Schnell war klar, dass eine Verurteilung Salvinis zu schweren Unruhen in Italien führen würde. Die Anhängerinnen und Anhänger der rechtspopulistischen Regierung Meloni, zu der Salvini gehört, drohten mit Strassendemonstrationen und Strassenschlachten. Auch die Ministerpräsidentin selbst mischte sich in den Fall ein und verlangte einen Freispruch Salvinis.
«Sind wir eine Bananenrepublik, haben wir keine Gewaltentrennung?», hiess es in oppositionellen Kreisen. Nicht nur die Linke fand es unakzeptabel, dass die Regierung massiven Druck auf die Justiz ausübte, um einen Schuldspruch zu verhindern. «Lasst die Justiz ihre Arbeit machen», hiess es. Und natürlich erhielt Salvini sofort die Unterstützung von Marine Le Pen und Viktor Orbán. Der ungarische Präsident Viktor Orbán bezeichnete den Lega-Chef als «unseren Helden». Auch Elon Musk fühlte sich einmal mehr berufen, sich in italienische Justizverfahren einzumischen. Schon vor der Urteilsverkündung lobte er den Vize-Ministerpräsidenten. «Gut gemacht, Matteo Salvini! Dieser verrückte Staatsanwalt sollte ins Gefängnis für sechs Jahre und nicht du.» Am 6. Oktober, beim Lega-Fest in Pontida in der Lombardei, fand eine Massendemonstration für Salvini statt. «Er wird als Erlöser gefeiert», spottete ein Journalist.

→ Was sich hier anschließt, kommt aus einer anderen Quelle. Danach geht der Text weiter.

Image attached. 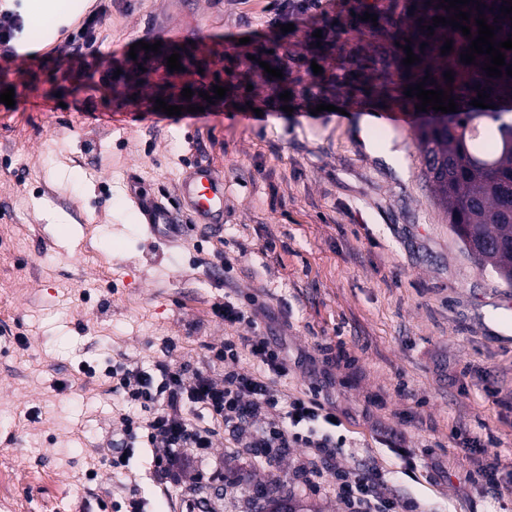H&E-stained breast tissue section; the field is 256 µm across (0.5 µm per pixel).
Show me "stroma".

Beim jetzt abgeschlossenen Verfahren in Palermo handelte es sich um einen Prozess der ersten Instanz. Wäre er verurteilt worden, hätte er Berufung eingelegt. Bei der chronisch überlasteten italienischen Justiz hätte es wieder Jahre gedauert, bis ein Urteil gefällt worden wäre. Ob die Staatsanwaltschaft Berufung einlegen wird, ist noch nicht bekannt.
Der einst erfolgreichste Rechtspopulist
Der jetzt 51-jährige Salvini war vor fünf Jahren noch der erfolgreichste Rechtspopulist in Italien, einer, der seine klar rassistischen Züge nicht verbarg. Für Immigranten sei in Italien kein Platz, sagte seine Entourage: für Moslems schon gar nicht. Im Europawahlkampf 2019 versprach er, gegen die «Migrantenflut» mit allen Mitteln zu kämpfen.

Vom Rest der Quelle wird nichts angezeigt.